On Linux and Windows, I used pidgin, but I didn't see a Mac version on their site.

I set up iChat to work with AIM, but it doesn't seem to work with MSN, YIM, or ICQ (unless it does but I just didn't see it?)

So what multi-messengers are good for Mac. OR, is it possible to use MSN, YIM, and ICQ on iChat?


----------



## namenotfound (Apr 30, 2005)

Anyone?

It seems I can only use iChat with Bonjour, AIM, Google Talk, Jabber.
Is there any way to make it work with MSN, YIM, ICQ?


----------



## Couriant (Mar 26, 2002)

hmm not too sure, but if all else fails, you can always use meebo.com


----------



## namenotfound (Apr 30, 2005)

Couriant said:


> hmm not too sure, but if all else fails, you can always use meebo.com


I suppose, still, it would be nice to have a program that did this.


----------



## Couriant (Mar 26, 2002)

http://www.adiumx.com/

may work for you


----------



## Headrush (Feb 9, 2005)

Couriant said:


> http://www.adiumx.com/
> 
> may work for you


Bingo.

Supports pretty much every IM protocol out there and has an extensive collection of plugins/additions.

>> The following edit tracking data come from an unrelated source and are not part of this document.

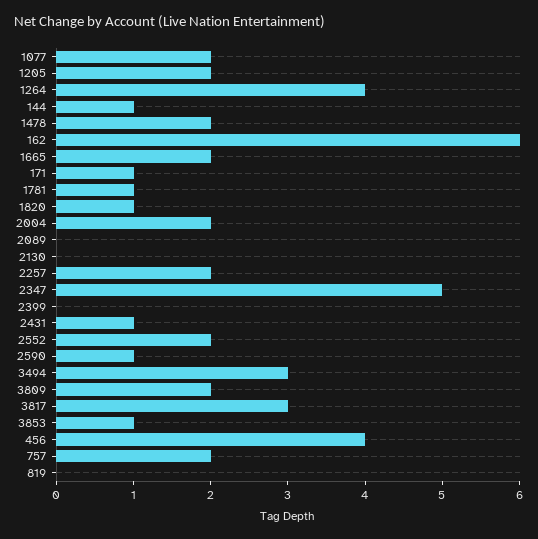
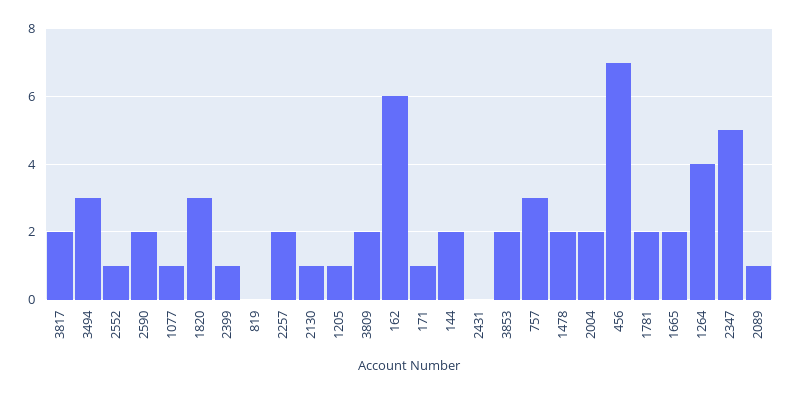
1077: 2 -> 1
1205: 2 -> 1
144: 1 -> 2
1781: 1 -> 2
1820: 1 -> 3
2089: 0 -> 1
2130: 0 -> 1
2399: 0 -> 1
2431: 1 -> 0
2552: 2 -> 1
2590: 1 -> 2
3817: 3 -> 2
3853: 1 -> 2
456: 4 -> 7
757: 2 -> 3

The GUI is also incredibly flexible and can be made to look however you want/need.


----------



## dannyn (Nov 9, 2007)

the new ichat that is in leopard does the same thing.... if you have leopard


----------



## Headrush (Feb 9, 2005)

dannyn said:


> the new ichat that is in leopard does the same thing.... if you have leopard


Although I haven't tested the Leopard version yet, isn't this still using a Jabber account with transports to the other IM protocols?

If so, althought useable, I don't think its quite as nice/simple as the direct IM protocol support that AdiumX has.


----------



## VegasACF (May 27, 2005)

That is correct on all counts. It does support Google chat now, though!


----------



## Headrush (Feb 9, 2005)

VegasACF said:


> That is correct on all counts. It does support Google chat now, though!


Google Talk is just using jabber anyways. 

Looks like the Trillian client for OS X should be out anytime soon also: http://www.ceruleanstudios.com


----------



## tomdkat (May 6, 2006)

Couriant said:


> http://www.adiumx.com/
> 
> may work for you


Doesn't that use the same "libpurple" library that's part of Pidgin?

EDIT: According to the Pidgin site, Adium is basically Pidgn for OS X.

Peace...


----------